**Exercise materials**
>>>

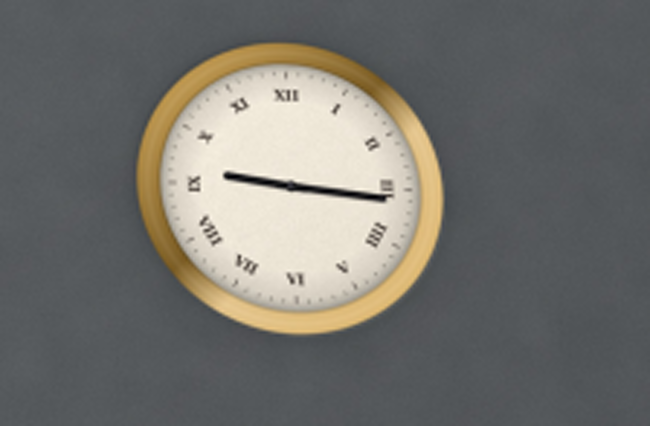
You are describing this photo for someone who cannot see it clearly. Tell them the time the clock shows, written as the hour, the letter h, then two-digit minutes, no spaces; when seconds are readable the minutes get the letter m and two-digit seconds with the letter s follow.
9h16
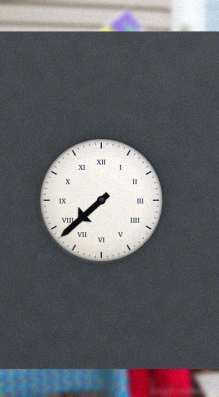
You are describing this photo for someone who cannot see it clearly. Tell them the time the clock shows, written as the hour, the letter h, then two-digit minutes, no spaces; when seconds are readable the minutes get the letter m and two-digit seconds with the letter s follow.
7h38
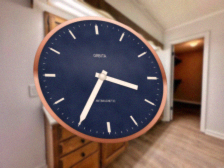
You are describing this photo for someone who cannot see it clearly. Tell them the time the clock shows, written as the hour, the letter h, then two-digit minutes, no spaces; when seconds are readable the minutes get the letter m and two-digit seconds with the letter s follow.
3h35
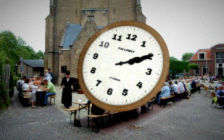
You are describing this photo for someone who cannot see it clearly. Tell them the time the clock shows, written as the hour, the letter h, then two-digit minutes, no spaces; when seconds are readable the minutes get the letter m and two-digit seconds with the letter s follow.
2h10
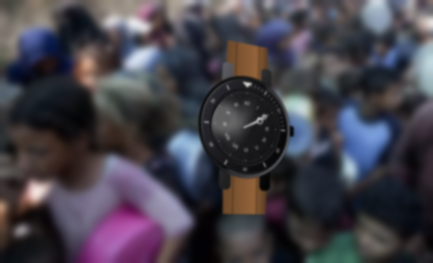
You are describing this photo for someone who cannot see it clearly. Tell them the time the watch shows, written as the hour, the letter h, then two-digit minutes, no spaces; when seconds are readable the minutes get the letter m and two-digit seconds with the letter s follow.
2h10
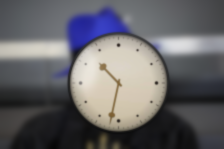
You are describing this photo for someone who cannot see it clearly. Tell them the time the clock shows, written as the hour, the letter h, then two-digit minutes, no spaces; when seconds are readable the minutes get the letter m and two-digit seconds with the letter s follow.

<<<

**Given task**
Count the lines in the records above that contain the string "watch", treating uppercase and lowercase as different, and reply with the number alone.

**Solution to this exercise**
1